When I dump the assembly I see the almost similar instructions for both approaches. I do not see any fma instructions in the FMA version. I don't understand the reason. Is it beacause _mm256_mullo_epi16 instructions?
Is my approach correct?
Can you please help me to fix this?

I am new to AVX2 programming so it is highly possible that I ahve done something which is not very standard but I will be glad to answer something which is not clear. I thank you all for your help in advance.

Solution

x86 doesn't have SIMD-integer FMA / MAC (multiply-accumulate) other than horizontal pmaddubsw / pmaddwd which add horizontal into wider integers. (Until AVX512IFMA _mm_madd52lo_epu64 or AVX512_4VNNIW _mm512_4dpwssd_epi32(__m512i, __m512ix4, __m128i *)).

FP-contract and -ffast-math options have nothing to do with SIMD-integer stuff; integer math is always exact.

I think your "simple" approach is slower because you're also modifying the input arrays and this doesn't get optimized away, e.g.

a0_avx[i] = _mm256_mullo_epi16(a0_avx[i], b0_avx[i]);

as well as updating res_avx[i].

If the compiler doesn't optimize that away, those extra stores might be exactly why it's slower than your mul_add function. rdtsc without a serializing instruction doesn't even have to wait for earlier instructions to execute, let alone retire or commit stores to L1d cache, but extra uops for the front-end are still more to chew through. At only 1 store per clock throughput, that could easily be a new bottleneck.

FYI, you don't need to copy your inputs to arrays of __m256i. Normally you'd just use SIMD loads on regular data. That's no slower than indexing arrays of __m256i. Your arrays are too big for the compiler to fully unroll and keep everything in registers (like it would for scalar __m256i variables).

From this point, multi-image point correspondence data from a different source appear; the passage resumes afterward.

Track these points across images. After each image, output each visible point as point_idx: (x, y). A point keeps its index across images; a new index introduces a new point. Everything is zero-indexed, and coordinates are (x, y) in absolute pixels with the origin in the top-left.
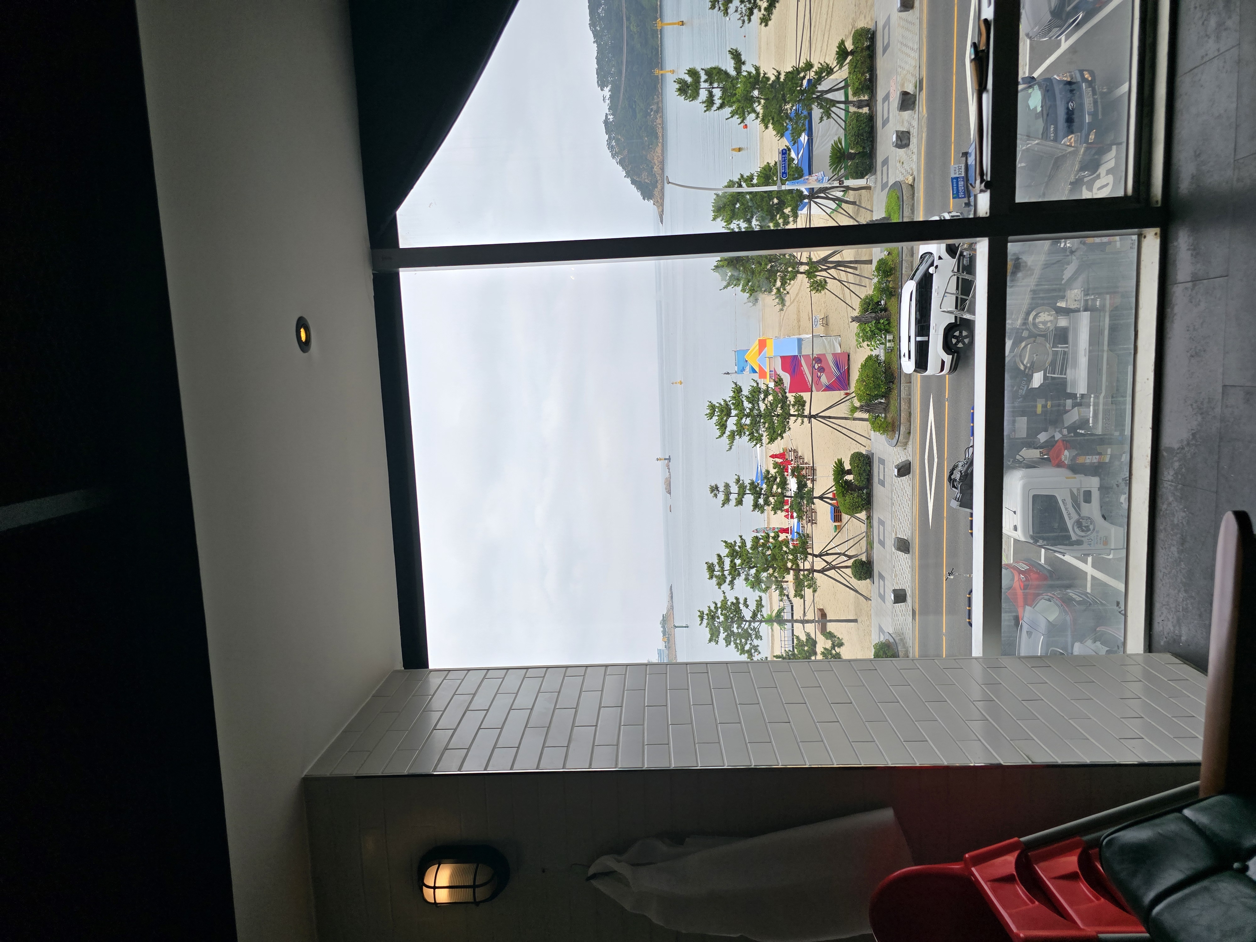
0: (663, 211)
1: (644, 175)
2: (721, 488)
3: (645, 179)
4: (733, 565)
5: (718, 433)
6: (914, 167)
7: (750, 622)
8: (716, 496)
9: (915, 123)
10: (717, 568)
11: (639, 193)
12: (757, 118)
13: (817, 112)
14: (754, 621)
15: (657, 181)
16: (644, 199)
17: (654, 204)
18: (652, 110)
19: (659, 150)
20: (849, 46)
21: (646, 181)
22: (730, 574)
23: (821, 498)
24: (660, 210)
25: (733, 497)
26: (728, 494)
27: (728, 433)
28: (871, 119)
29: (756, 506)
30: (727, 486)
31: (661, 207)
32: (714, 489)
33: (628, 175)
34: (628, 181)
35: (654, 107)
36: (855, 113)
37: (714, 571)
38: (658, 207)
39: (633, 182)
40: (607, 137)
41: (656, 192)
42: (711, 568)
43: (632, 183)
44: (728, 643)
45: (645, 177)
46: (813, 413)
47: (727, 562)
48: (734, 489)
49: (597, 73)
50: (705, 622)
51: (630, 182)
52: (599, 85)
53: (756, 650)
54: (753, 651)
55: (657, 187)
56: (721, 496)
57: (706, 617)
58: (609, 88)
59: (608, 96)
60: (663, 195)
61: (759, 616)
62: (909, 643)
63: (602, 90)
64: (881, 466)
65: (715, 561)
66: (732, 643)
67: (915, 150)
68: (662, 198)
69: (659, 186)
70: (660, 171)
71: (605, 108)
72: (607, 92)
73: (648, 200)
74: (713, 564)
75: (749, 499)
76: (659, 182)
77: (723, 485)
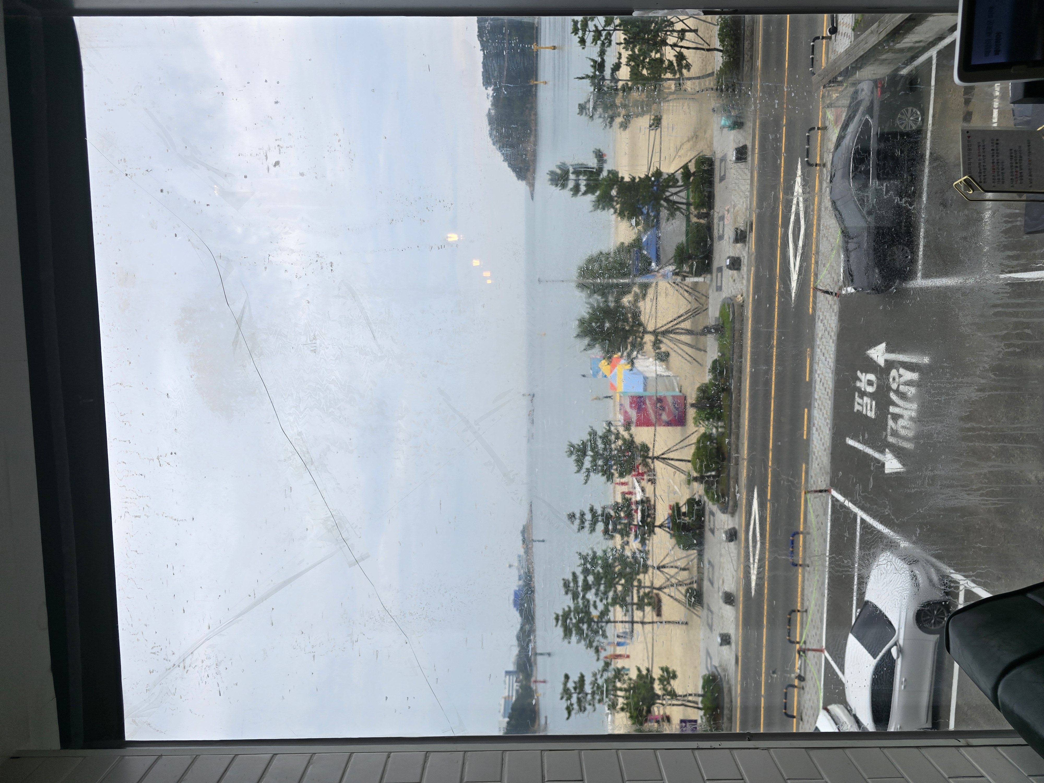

If you'd just used __m256i a0 = _mm256_loadu_si256(...) inside the loop then you could have updated a0 without slowing your code down because it would just be a single local variable that can be kept in a YMM reg.

But I find it's good style to use new named tmp vars for most steps to make code more self-documenting. Like __m256i ab = ... or sum = .... You could reuse the same sum temporary for each a0+b0 and a1+b1.

You might also use a temporary for the result vector instead of making the compiler optimize away the updates of memory at res_avx[i] until the final one.

You can use alignas(32) int16_t a0[...]; to make plain arrays aligned for _mm256_load instead of loadu.

Your cpucycles() RDTSC function doesn't need to use inline asm. Use __rdtsc() instead.